What you will do
Copy out every row below word for word, leaving out the pictures.

Data supplied
============
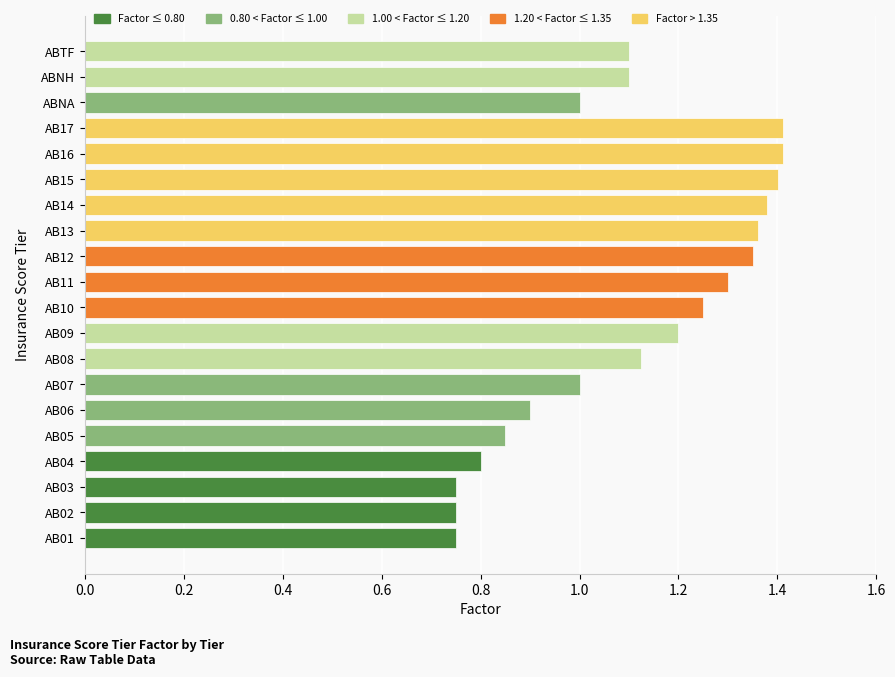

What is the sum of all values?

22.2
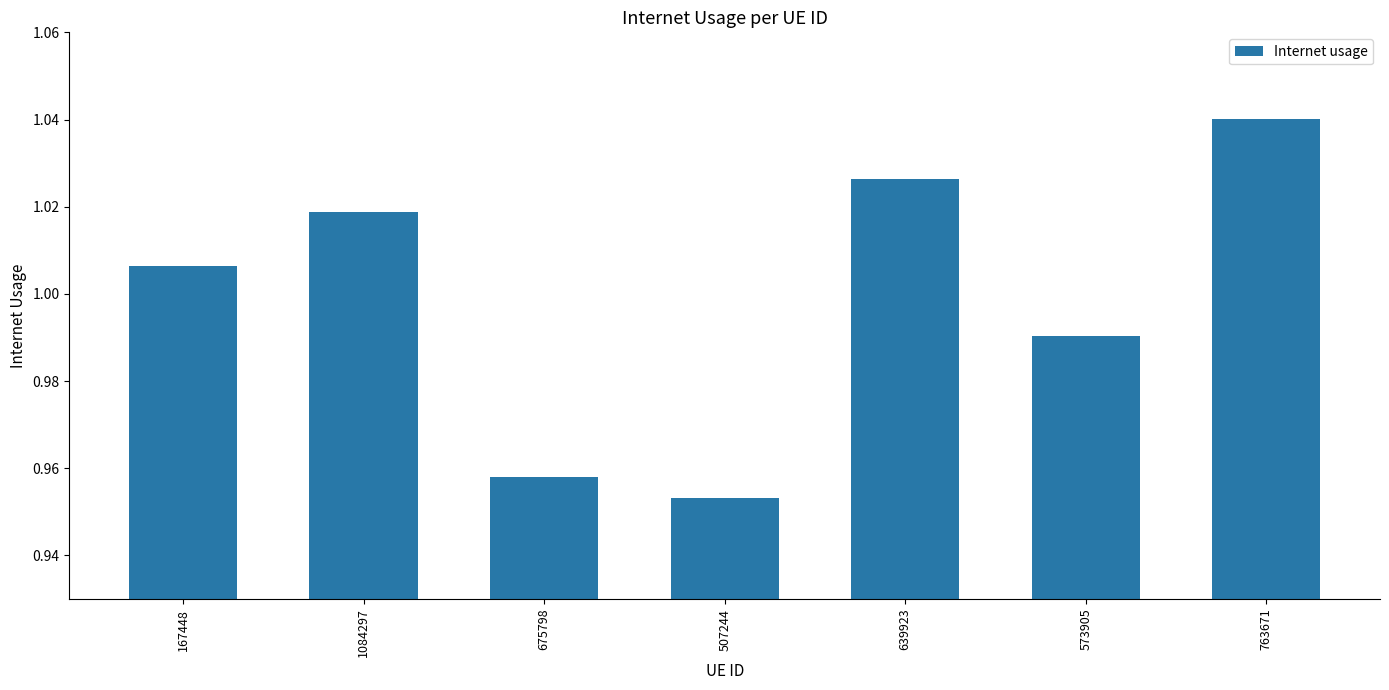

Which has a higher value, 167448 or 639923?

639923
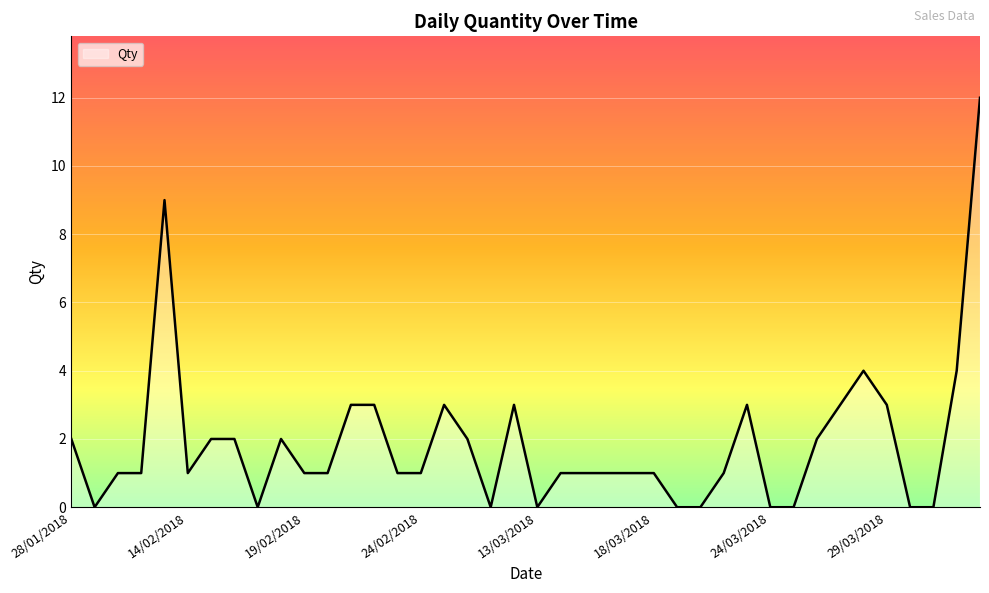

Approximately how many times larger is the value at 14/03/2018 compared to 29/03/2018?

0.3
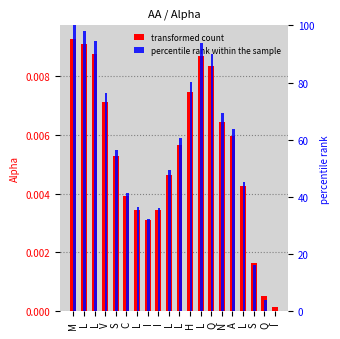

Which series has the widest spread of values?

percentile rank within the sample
============
Solution to this task
What is the sum of all values?

22.2

Which has a higher value, 167448 or 639923?

639923

Approximately how many times larger is the value at 14/03/2018 compared to 29/03/2018?

0.3

Which series has the widest spread of values?

percentile rank within the sample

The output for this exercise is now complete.